What is the work done by a varying force on an object moving along the Y-axis?

[dyinfrmphysic]

Homework Statement

calculate the work done by a force F=(4.00yj)N(a varying force) that acts on an object that moves along the Y-axis, from Y=-2.0m to Y=3.0m

Homework Equations

non given but i assume it is W=fscos(θ)

The Attempt at a Solution

attempted to use W=fscos(θ) but only made me more lost. i have no idea where to even begin

 

[SteamKing]

What's the direction of F as it moves from y = -2 to y = 3?

Is the direction of F the same as the path from y = -2 to y = 3?

 

[dyinfrmphysic]

What's the direction of F as it moves from y = -2 to y = 3?

Is the direction of F the same as the path from y = -2 to y = 3?

I would assume so, because it is acting on the object that is moving, so technically it is the force causing the movement is moving in the same direction. But no other info was given.

 

[clamtrox]

Start from the actual definition of work, $$W = \int_\gamma d\vec{s} \cdot \vec{F}$$ where you integrate over the path of the object.

 

[dyinfrmphysic]

Start from the actual definition of work, $$W = \int_\gamma d\vec{s} \cdot \vec{F}$$ where you integrate over the path of the object.

no clue on how to do it this way.

 

[clamtrox]

no clue on how to do it this way.

You know how to integrate and do dot products, right?

You have $d\vec{s} = dy \hat{j}$ (as the object moves on y-axis) and $\vec{F} = 4 y N \hat{j}$.

 

[HallsofIvy]

I would assume so, because it is acting on the object that is moving, so technically it is the force causing the movement is moving in the same direction. But no other info was given.

You don't have to "assume" so that information is expressly given:
"calculate the work done by a force F=(4.00yj)N(a varying force) that acts on an object that moves along the Y-axis, from Y=-2.0m to Y=3.0m"

That "j" in the force is the unit vector in the x direction. That means that the $cos(\theta)$ in your "W=fscos(θ)" is irrelevant. $\theta= 0$ so $cos(\theta)= 1$. But just "W= fs" is wrong because that is for constant force.

Now, have you taken or are you taking a Calculus class? Clearly whoever gave you this problem expects you to know that with a variable force, that "product", fs, becomes an integral: $\int f(x)dx$.

 

[dyinfrmphysic]

You don't have to "assume" so that information is expressly given:
"calculate the work done by a force F=(4.00yj)N(a varying force) that acts on an object that moves along the Y-axis, from Y=-2.0m to Y=3.0m"

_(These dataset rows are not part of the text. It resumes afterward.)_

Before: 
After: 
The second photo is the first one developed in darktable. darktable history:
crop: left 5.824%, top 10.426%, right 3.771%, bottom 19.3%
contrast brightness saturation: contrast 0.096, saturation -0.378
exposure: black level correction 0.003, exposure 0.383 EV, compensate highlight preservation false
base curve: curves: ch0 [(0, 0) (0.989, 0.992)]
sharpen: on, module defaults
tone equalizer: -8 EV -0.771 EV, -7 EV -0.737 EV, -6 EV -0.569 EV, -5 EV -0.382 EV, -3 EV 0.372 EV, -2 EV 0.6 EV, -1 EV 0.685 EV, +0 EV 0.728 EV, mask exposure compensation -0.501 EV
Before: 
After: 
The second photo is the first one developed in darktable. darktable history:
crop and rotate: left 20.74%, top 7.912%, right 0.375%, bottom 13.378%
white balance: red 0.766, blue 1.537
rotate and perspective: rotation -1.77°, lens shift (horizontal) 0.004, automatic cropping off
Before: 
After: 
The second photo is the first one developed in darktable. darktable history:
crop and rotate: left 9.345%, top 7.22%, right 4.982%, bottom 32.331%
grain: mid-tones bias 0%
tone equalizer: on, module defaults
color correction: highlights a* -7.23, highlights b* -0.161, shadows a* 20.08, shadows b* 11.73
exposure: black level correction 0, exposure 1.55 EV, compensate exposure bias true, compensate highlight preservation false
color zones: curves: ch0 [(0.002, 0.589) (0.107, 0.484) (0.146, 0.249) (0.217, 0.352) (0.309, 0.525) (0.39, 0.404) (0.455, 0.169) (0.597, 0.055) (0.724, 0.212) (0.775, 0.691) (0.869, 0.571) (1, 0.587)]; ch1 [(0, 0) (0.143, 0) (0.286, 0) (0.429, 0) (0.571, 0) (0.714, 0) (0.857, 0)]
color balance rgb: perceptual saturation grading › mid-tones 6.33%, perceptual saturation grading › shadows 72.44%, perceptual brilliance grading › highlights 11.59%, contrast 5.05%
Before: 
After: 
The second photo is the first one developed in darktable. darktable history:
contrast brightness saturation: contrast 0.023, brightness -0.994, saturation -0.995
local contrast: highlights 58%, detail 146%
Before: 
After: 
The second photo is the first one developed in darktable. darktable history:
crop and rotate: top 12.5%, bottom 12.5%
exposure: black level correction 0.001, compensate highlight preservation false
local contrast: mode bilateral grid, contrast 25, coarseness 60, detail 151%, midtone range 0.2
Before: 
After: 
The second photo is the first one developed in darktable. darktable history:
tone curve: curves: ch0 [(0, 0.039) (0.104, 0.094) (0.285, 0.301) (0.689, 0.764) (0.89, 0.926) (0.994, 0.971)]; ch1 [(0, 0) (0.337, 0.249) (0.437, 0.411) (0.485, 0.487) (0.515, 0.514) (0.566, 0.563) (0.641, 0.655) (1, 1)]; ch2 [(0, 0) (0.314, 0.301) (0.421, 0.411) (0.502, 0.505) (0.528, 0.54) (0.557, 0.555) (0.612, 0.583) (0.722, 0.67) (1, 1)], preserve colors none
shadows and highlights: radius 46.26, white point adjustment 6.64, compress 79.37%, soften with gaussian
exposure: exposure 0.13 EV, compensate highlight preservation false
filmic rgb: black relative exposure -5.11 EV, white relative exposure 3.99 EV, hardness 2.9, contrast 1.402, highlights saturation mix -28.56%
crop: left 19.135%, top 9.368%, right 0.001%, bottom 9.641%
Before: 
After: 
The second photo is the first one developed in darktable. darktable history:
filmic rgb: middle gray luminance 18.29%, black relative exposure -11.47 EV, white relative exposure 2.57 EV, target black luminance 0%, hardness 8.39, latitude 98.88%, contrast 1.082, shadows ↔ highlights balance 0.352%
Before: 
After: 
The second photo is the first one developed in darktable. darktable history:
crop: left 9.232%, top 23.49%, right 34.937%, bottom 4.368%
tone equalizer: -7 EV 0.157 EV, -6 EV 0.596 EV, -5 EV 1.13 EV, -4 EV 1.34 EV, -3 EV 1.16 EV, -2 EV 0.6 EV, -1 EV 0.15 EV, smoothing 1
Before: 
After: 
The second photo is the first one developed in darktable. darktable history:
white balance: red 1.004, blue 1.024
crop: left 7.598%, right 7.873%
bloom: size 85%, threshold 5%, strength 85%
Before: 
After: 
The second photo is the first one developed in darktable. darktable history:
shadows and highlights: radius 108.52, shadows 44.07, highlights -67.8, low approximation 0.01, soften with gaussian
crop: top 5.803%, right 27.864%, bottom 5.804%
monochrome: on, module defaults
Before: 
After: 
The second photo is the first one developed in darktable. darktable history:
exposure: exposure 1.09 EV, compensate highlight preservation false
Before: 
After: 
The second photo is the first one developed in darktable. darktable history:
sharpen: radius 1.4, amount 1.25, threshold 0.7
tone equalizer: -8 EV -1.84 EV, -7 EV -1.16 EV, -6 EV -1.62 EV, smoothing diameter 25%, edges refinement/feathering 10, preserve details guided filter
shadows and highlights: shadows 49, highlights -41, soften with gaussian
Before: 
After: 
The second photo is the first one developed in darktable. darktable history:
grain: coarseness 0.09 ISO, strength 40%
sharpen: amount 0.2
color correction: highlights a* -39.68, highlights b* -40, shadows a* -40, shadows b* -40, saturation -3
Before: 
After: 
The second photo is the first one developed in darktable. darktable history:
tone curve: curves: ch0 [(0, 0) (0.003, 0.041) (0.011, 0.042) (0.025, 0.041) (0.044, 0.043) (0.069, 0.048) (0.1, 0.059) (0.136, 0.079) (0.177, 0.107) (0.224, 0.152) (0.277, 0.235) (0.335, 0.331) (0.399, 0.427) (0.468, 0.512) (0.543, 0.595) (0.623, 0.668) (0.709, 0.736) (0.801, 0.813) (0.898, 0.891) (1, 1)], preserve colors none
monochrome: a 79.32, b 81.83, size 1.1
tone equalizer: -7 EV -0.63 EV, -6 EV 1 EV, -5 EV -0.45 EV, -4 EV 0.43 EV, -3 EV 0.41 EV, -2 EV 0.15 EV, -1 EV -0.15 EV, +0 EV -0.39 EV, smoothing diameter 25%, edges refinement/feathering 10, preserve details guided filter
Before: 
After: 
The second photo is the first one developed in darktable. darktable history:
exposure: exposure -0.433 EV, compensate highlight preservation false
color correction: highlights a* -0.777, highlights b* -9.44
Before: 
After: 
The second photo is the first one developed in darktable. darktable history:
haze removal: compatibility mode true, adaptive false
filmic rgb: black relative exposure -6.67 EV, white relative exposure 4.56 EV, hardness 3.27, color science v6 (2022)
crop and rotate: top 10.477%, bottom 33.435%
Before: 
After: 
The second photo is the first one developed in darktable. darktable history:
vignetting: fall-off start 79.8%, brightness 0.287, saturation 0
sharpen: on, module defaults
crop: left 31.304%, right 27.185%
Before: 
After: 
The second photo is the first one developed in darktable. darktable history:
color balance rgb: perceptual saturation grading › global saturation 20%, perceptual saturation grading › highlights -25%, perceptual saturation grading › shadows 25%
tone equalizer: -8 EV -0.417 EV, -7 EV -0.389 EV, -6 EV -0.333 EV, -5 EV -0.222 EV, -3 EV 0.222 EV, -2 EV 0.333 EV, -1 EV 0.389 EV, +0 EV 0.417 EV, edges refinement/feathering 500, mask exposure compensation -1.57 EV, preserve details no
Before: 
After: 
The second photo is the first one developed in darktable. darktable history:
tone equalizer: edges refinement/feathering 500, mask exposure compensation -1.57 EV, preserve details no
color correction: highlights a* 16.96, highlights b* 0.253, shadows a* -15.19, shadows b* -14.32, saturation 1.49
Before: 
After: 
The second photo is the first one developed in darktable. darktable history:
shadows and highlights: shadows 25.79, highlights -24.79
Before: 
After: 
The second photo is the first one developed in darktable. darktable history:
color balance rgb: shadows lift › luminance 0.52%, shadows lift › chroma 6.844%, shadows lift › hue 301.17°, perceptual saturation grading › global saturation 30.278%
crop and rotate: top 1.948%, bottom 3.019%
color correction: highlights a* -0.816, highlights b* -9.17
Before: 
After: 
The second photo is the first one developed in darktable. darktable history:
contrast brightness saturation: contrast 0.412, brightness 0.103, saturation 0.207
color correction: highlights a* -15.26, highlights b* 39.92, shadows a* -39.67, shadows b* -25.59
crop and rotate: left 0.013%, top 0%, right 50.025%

That "j" in the force is the unit vector in the x direction. That means that the $cos(\theta)$ in your "W=fscos(θ)" is irrelevant. $\theta= 0$ so $cos(\theta)= 1$. But just "W= fs" is wrong because that is for constant force.

Now, have you taken or are you taking a Calculus class? Clearly whoever gave you this problem expects you to know that with a variable force, that "product", fs, becomes an integral: $\int f(x)dx$.

i did not take calculus, this is a "stepup problem" according to our professor to get us ready for calc based physics.

 

[vela]

Try using the fact that the work is equal to the area under the curve when you plot the force vs. y.